In The Father, André (Lim Kay Siu) is the titular character. He is ill, losing his memory and his grasp of time. He swears his daughter Anne (Tan Kheng Hua) is moving to Hong Kong, but the next moment, she denies this entirely. And just how does her husband (Emil Marwa) look like again? It is akin to a postmodernist play: people are not who they say they are, strangers burst in and out of André’s flat—or is this even his home?
Even with the play’s jumbled timeline, the internal logic of The Father holds true, chiefly bolstered by French playwright Florian Zeller’s effective writing. Zeller’s writing expertly highlights key narrative elements that the audience can piece together, while tapping into the sympathetic plight André has ended up in. With Christopher Hampton’s translation, certain moments in dialogue are beautiful, André describes his loss of memory as “I feel as if I’m losing all my leaves”, but at the same time, absolutely jarring—Anne’s husband complains that André is “getting on everybody’s tits”. Such small missteps are overshadowed as the story progresses and André’s downward spiral accordingly unfolds.
The set and lighting successfully enhance André’s gradual loss of reality, urging the audience to lean into his discomfort. As with most Pangdemonium productions, the stage set is slick and immaculate. André’s flat is adorned with books, a bronze antler statue, large chess pieces as bookends that eventually disappear as time progresses. Things go missing in parallel with André losing his mind. The diffusion of time is found when the warm lighting of a sunrise quickly fades into the soft, cool tones that set a scene of an evening dinner. Most strikingly, harsh strobe lighting is shown in between scenes. It gets dizzying on its third consecutive take, even mindlessly irritating, but it intentionally disorientates and alas, we are a step closer to experiencing what must be André’s occasional blackouts.

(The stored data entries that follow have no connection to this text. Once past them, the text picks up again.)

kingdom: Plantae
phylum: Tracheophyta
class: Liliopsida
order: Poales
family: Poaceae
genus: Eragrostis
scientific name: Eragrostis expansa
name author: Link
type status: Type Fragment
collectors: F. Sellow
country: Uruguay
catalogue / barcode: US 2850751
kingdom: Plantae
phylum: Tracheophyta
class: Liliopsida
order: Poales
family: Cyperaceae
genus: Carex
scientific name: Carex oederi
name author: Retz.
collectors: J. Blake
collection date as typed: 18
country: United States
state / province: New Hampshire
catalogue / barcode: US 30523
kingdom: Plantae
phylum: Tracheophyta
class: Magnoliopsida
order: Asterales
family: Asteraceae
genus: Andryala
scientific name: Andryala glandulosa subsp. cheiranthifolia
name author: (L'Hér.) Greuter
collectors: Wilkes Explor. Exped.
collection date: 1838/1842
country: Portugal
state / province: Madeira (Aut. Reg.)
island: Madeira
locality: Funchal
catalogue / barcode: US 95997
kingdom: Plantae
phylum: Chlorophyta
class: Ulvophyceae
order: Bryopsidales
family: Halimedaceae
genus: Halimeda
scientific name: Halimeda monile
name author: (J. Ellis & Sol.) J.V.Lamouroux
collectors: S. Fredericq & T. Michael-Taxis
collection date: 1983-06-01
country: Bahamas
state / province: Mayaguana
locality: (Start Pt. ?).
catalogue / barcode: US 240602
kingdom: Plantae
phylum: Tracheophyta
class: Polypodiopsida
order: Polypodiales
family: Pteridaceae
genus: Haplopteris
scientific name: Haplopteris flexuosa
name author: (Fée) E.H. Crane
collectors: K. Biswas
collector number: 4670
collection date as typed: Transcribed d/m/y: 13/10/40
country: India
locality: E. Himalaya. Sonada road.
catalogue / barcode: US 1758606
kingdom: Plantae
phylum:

The word “dementia” is never uttered in The Father, but it lurks and eventually consumes André’s life. It is clear that Pangdemonium takes pride in positioning The Father as a play about dementia, but the brightest moments of The Father lies in its quiet venture towards absurdism. If André is an unreliable narrator, how can we trust this very narrative that both André and us, the audience, attempt to construct together? Perhaps in the end, the unraveling of a crumbling reality is not just André’s, it is ours.